Who is the contractual counterparty in a CFD?

CFD brokers are sometimes very secretive about who the counterparty is in CFDs. The answer to that question is very important. After all, when outstanding positions are closed and settlement is due, one party to the contract has a profit and the other a loss. In other words, if it is the investor who makes a profit, there must be someone else who makes a loss. Suppose that this counterparty to the CFD contract is a third party who happened to have an opposite view of the development of the underlying asset, which expectation does not materialize, while the CFD broker has merely brought these parties together, then there is not much to worry about. But now suppose that the other party is not a third party, but that the CFD broker himself is the one with whom the contract is entered into, then that changes the situation. Think about it: if the investor makes a profit, the broker has to pay it out and thus the broker makes a loss, while the broker is also the creator of the financial product; he then cuts into his own flesh if his client cashes in profits. And the reverse is also true: if the investor loses, the broker makes money. There is then a conflict of interest between the investor and the broker. To be more precise: the broker first has an interest in having the investor deposit money with which positions are opened, and later the broker has an interest in having the investments evaporate, so that the investor loses his deposit. If there are no more open positions to be settled while the investor has lost his deposit, the broker no longer runs the risk of having to pay out any profits to the investor, and what was initially the investor’s deposit is turned into the broker’s profit. Behold a scenario to make a lot of money at the expense of inexperienced investors who cannot see behind the scenes and who do not realize that the broker has its own interest in the investment results.

The effect of conflict of interest on investment advice

Suppose a broker in no way advises the investor, does not co-sign, and does not manipulate, but only makes money by charging a small commission. In that case, the investor will have little or no conflict of interest. This is also called “execution only” service; a broker’s only interest in this type of service is that a lot of trading is done. If a CFD investor is with such a non-advising broker, and if he or she has a strong view of the development of the underlying prices themselves, and this view comes true, with the right sense of timing, then an investor can make a lot of money with CFDs. But that is not what we see and hear from our clients who have lost a lot of money with CFDs. These clients tell us that they are just beginners, have no clear vision and were intensively guided and advised by one or more account managers on the choices made. When we get the facts right, the word manipulation is often more appropriate. In the stories of victims, certain fixed steps can often be recognized. Read more about the playbook of unreliable CFD brokers here. Now comes the point: if on the one hand an investor is guided and/or advised and on the other hand the broker makes money when the client suffers a loss, then it is obvious that the broker will guide the client in such a way that the client first makes money (because then he will deposit again and open more trades) and then the advice (by which we also mean the advice not given) will be aimed at making the client lose his money. That is why it is so important to know who the counterparty is in a CFD contract, because that way the underlying interests and motives become visible. Is it a third party who makes a profit when the CFD investor loses, or is it the CFD broker himself who runs off with the loot, while the investor thought he was being advised professionally and honestly?
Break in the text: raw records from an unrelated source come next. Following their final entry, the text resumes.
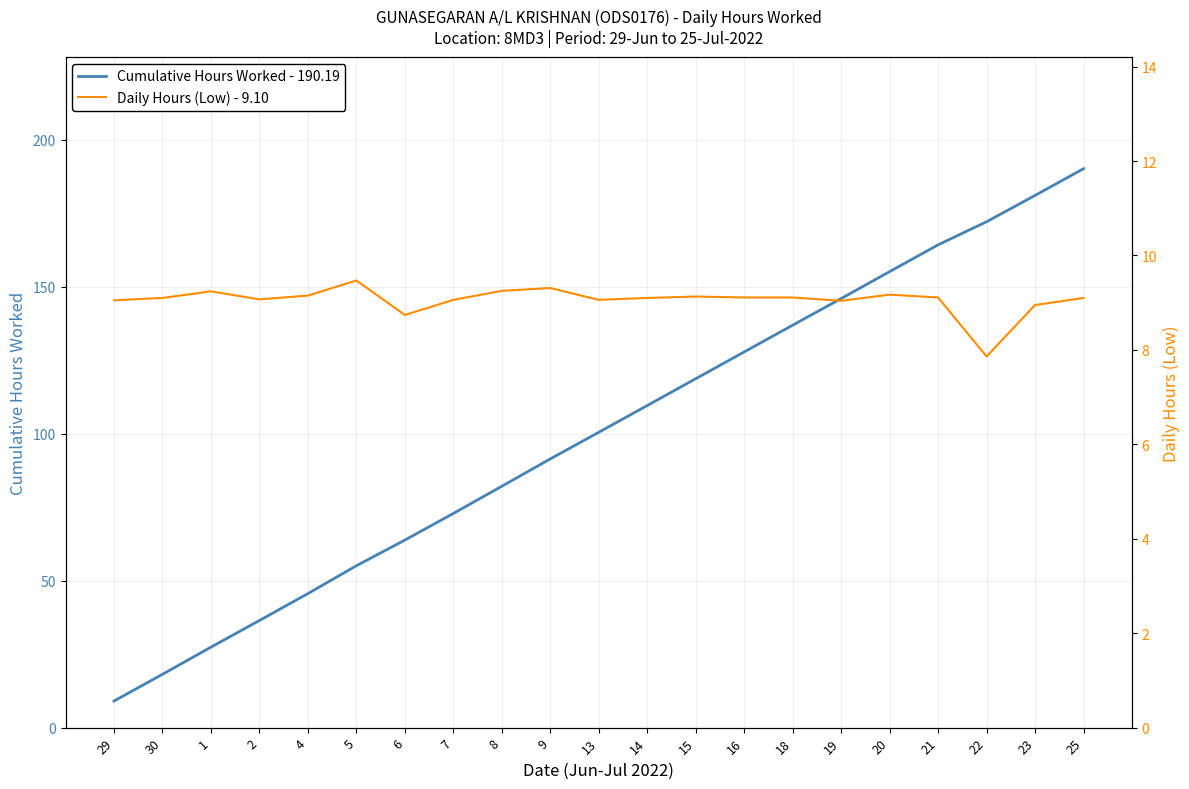

What value does the Daily Hours (Low) - 9.10 series have at 18?

9.1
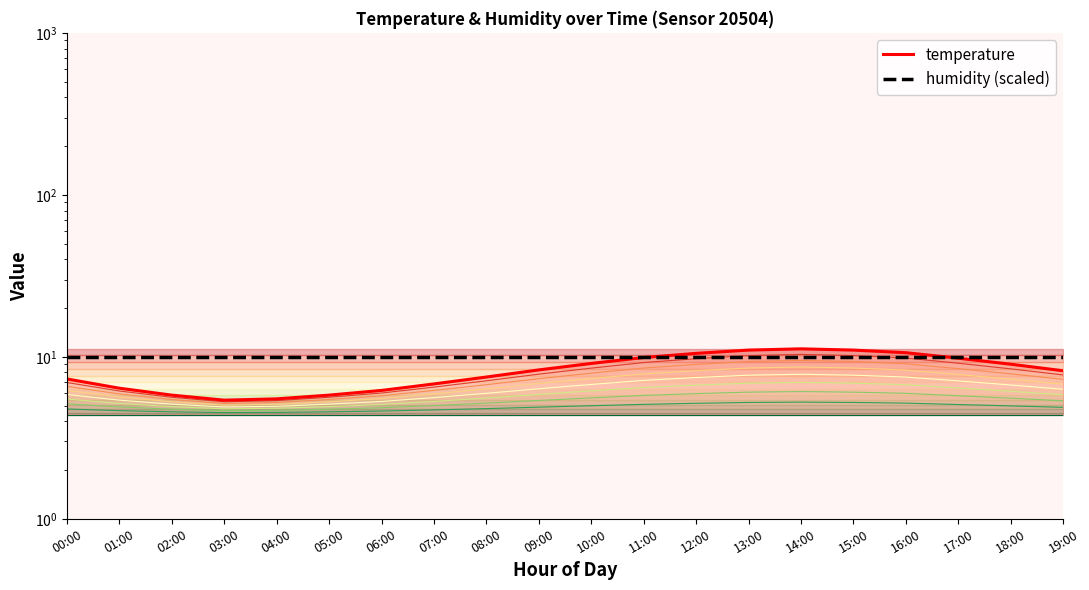

At which category is the sum across all series the highest?

14:00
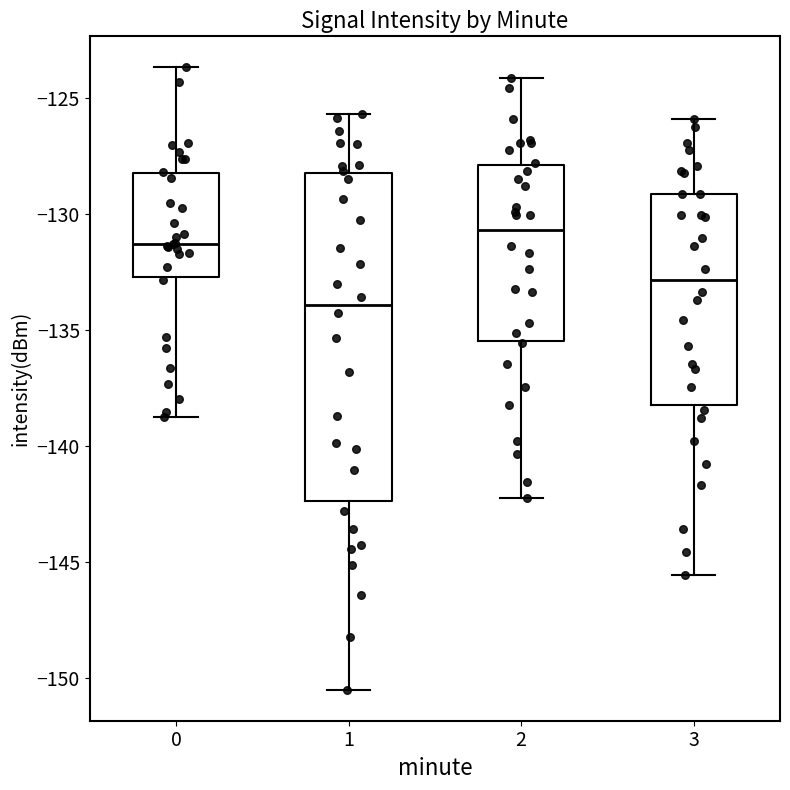

Comparing the boxes themselves (not the whiskers), which one is the tallest?

1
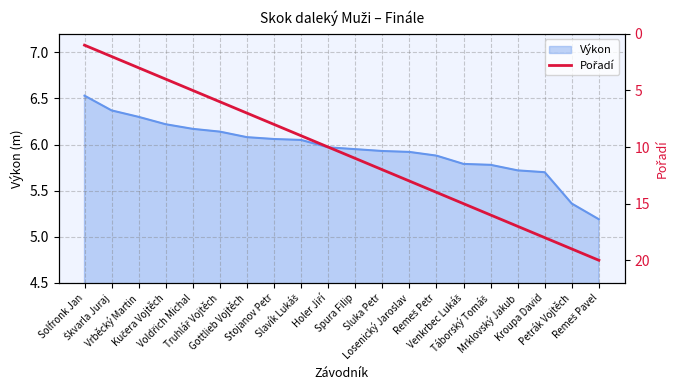

What position from the left is Remeš Pavel?

20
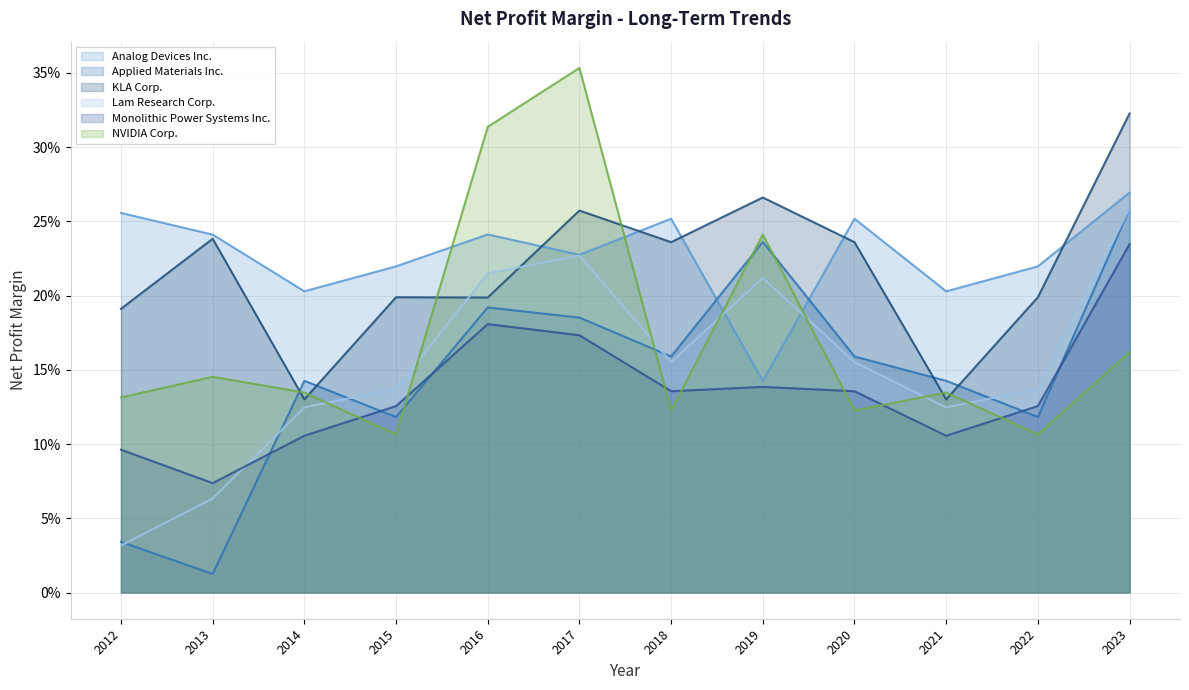

Is the value of Monolithic Power Systems Inc. at 2013 greater than the value of Applied Materials Inc. at 2016?

No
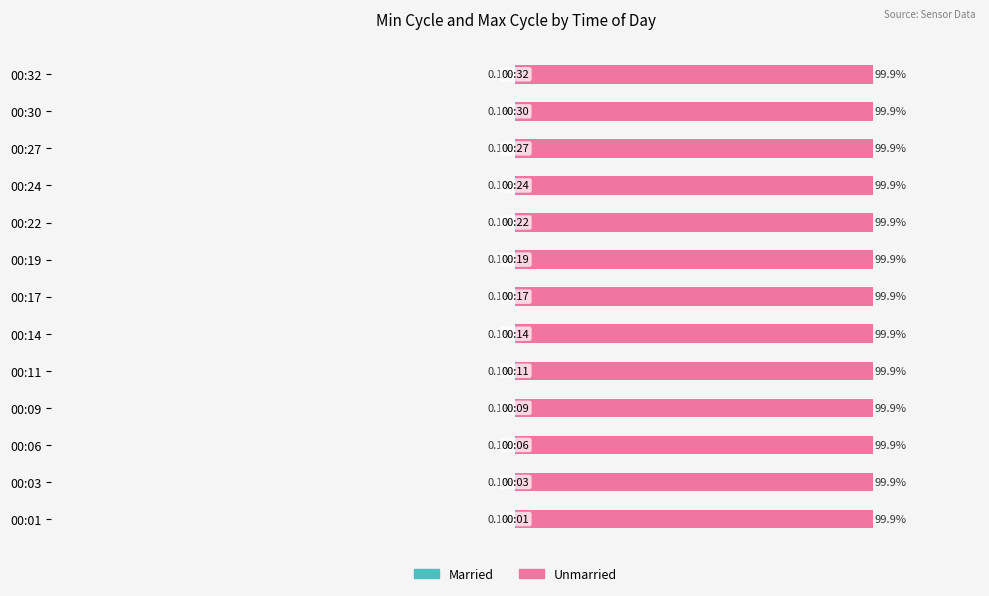

Rank the series by their maximum value, from lowest to highest.

Married, Unmarried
What do the AFM and the Fraud Helpdesk?

THE AFM and the Fraud Helpdesk warn that the latest warning campaign against investment fraud explicitly suggests that there is or may be a conflict of interest between the investor and the CFD broker. The AFM and the Fraud Help Desk do not explain how they came to the conclusion that the CFD broker has its own interest in the outcome of trades that may conflict with the client’s interest, nor do they literally say that the broker itself is the counterparty to a CFD, but they phrase it as follows: ” Moreover, these rogue brokers mislead their clients. Indeed, in the telephone “guidance” these brokers are not honest about the risks and conceal to have a (financial) interest in the investor’s loss. Consequently, the vast majority of CFD investors lose a lot of money. “.

What does the judge say?

In our country, many lawsuits have been filed against the CFD brokers during the period 2019-2025. The question of whether the broker is the counterparty to the CFDs says something about the motives that a broker may have to manipulate and guide the client in such a way that the broker makes a profit and the client loses, but the question of who is the counterparty to a CFD has not itself been the decisive issue in the many lawsuits. For this reason, the answer to the question of who is the counterparty in CFDs usually does not come up in the proceedings, or is only touched upon as an aside. But there is an exception to this: in the judgment of November 24, 2021, the District Court of Midden-Nederland addresses this issue in detail. The CFD broker has defended itself by claiming that it is not the counterparty to the contract. The counterparty would be an “external liquidity provider,” a so-called “liquidity provider,” according to the broker. The court did not find this position credible:

“4.61.

Although [CFD broker] argued at the hearing that there was no conflict of interest as referred to in the ESMA decision, she was unable to dispel the court’s doubts about this. Her story about this was not easy to follow. [CFD broker] states that it has a contract with an external provider of liquidity that distributes any profits made by the participant, and that provides [CFD broker] with a fee based on the volume in which the client in question trades. However, it is not clear how that external liquidity provider hedges its financial risks. If that is by asking [CFD broker] to allow another client to take a counter position, there may well be a conflict of interest. Moreover, [CFD broker’s] attorney stated at the hearing that he tried to get to the bottom of the construction but that [CFD broker] did not show the back of her tongue because it would be a trade secret. That[CFD broker] relies on this, however, is not logical. After all, it no longer performs trading activities and exists only to settle claims for damages (see 2.14.). The question is therefore justified as to what [CFD broker] is hiding from its own lawyer and from the court.

4.62.

The court is also left with the question of why – if [CFD broker] has no interest in its client’s transactions and only offers “execution only” services – the account managers of [CFD broker] gave concrete advice to [claimant] on which currency to invest in. That such advice was given is evidenced by the various recorded conversations between [claimant] and the account managers (see also below).

4.63.

Given what the court has considered above at margin numbers 4.60. to 4.62., the court assumes (as insufficiently reasoned dispute) that [CFD broker] also had its own interests in [plaintiff’s] trading and that those interests could clash with those of [plaintiff].”

Conclusion: who is the counterparty, the broker or a third party after all?

From this ruling by the Utrecht judges, one can deduce that although it is not 100% certain that the CFD broker itself was the counterparty in the transactions, it does seem to be so because the broker does not want to disclose and apparently has something to hide. For the outcome of this lawsuit, it ultimately does not matter because other arguments are ultimately decisive (the aggrieved investor is proven right). How we think about it, after dealing with dozens of cases? We think that CFD brokers who intensively guide inexperienced clients always have a self-interest and always profit when the deposit is lost, namely through swaps and other means by which the investor pays for the transactions and the risk the broker takes on the client. In fact, from the first deposit, the deposit is collateral for loans with which to buy risky investments on which the counterparty to the CFD – whoever it is – is high risk, and high risk simply must be rigorously hedged and offset by high profit. Whether this is done by entering into the contract with the broker itself or with another legal entity that may or may not have a relationship with the broker is irrelevant to the outcome of a lawsuit, but if you are new to CFD trading, it is still good to know that you may be dealing with an investment product where the provider of the product may have an interest in the opposite outcome to the one you had in mind when you started this form of trading.